▼

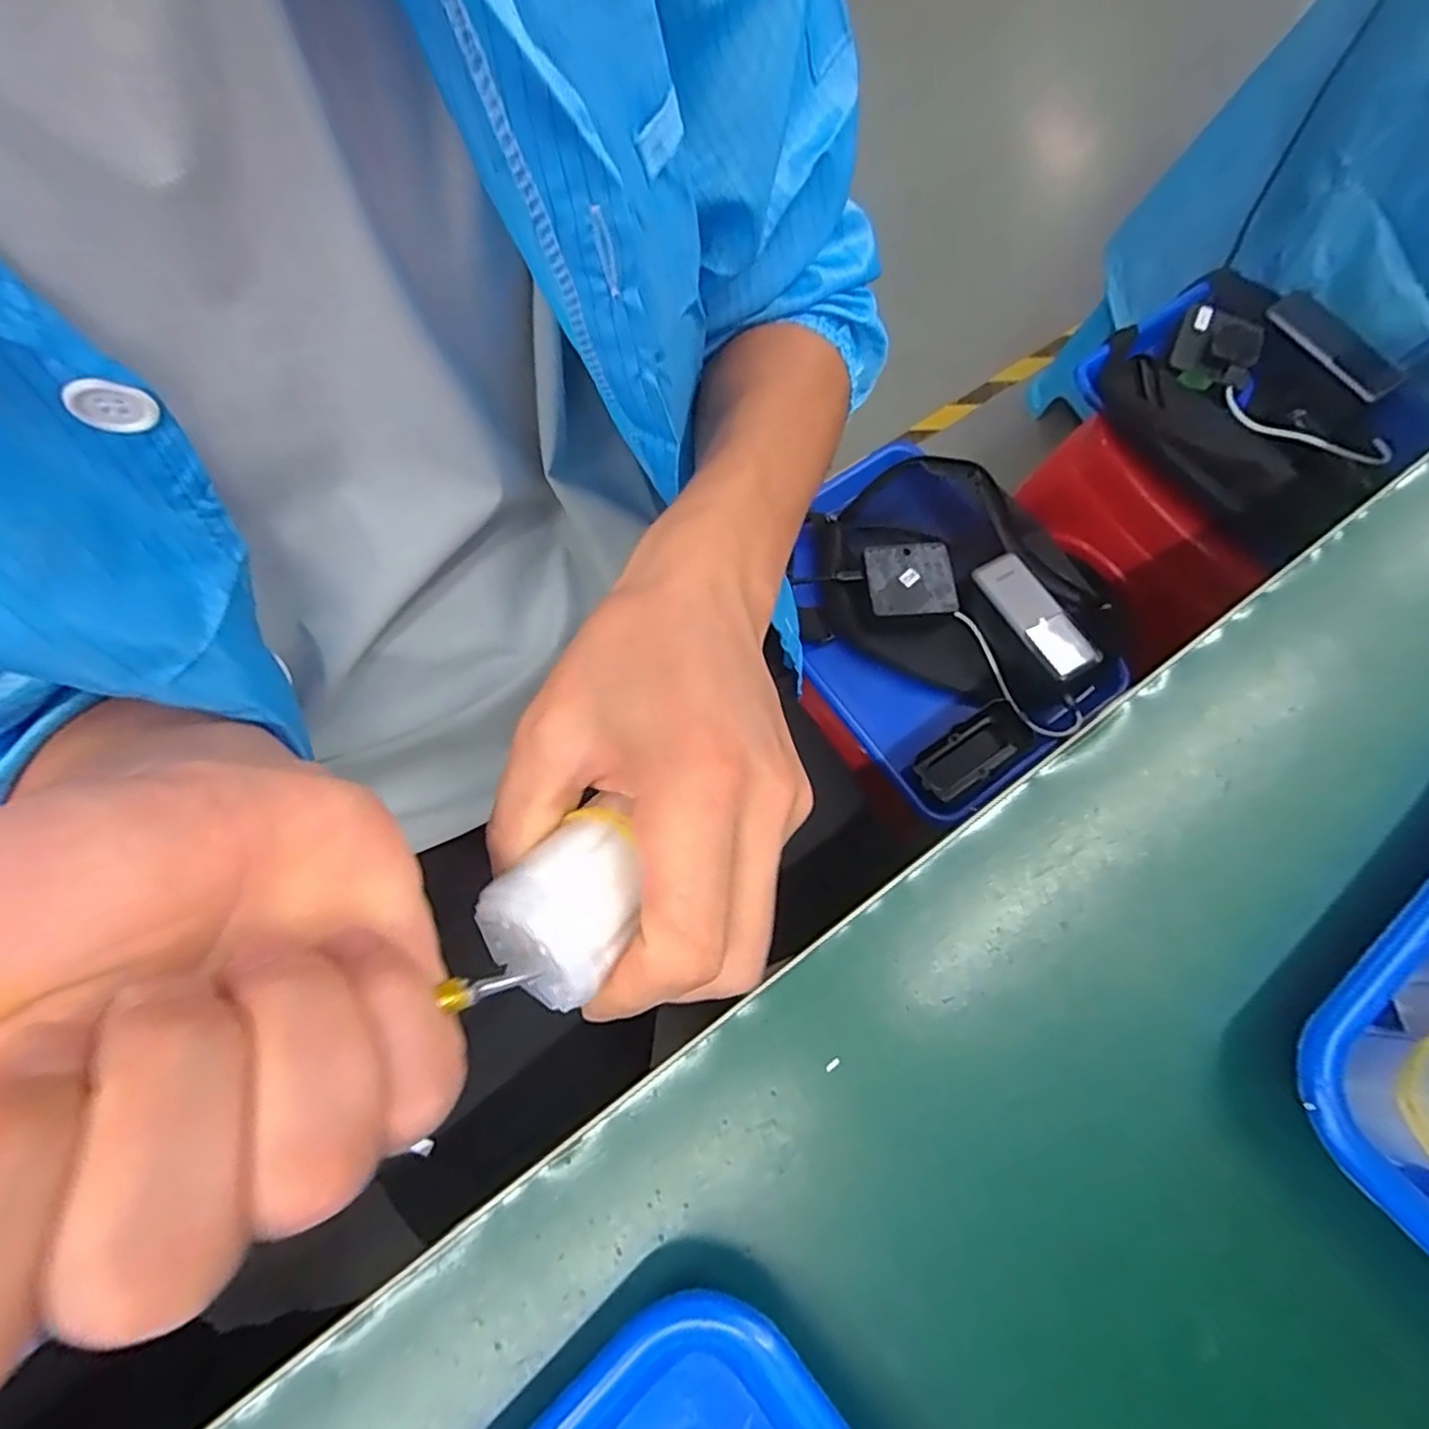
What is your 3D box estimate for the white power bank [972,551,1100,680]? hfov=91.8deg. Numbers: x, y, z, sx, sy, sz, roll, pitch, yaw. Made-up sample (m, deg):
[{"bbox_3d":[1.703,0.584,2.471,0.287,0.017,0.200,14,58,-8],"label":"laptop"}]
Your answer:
[{"bbox_3d":[0.284,-0.087,0.616,0.046,0.018,0.125,-29,74,-10],"label":"white power bank"}]

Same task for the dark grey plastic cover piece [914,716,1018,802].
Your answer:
[{"bbox_3d":[0.215,0.039,0.603,0.089,0.024,0.042,-31,75,-11],"label":"dark grey plastic cover piece"}]

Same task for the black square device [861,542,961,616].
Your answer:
[{"bbox_3d":[0.177,-0.123,0.627,0.076,0.013,0.071,-5,71,-3],"label":"black square device"}]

▲

Instructions for the task -
Where a picture appears, omit it; otherwise reproduce each line above from the first to the one with "Same task for the dark", inclusive.

Exercise result -
What is your 3D box estimate for the white power bank [972,551,1100,680]? hfov=91.8deg. Numbers: x, y, z, sx, sy, sz, roll, pitch, yaw. Made-up sample (m, deg):
[{"bbox_3d":[1.703,0.584,2.471,0.287,0.017,0.200,14,58,-8],"label":"laptop"}]
Your answer:
[{"bbox_3d":[0.284,-0.087,0.616,0.046,0.018,0.125,-29,74,-10],"label":"white power bank"}]

Same task for the dark grey plastic cover piece [914,716,1018,802].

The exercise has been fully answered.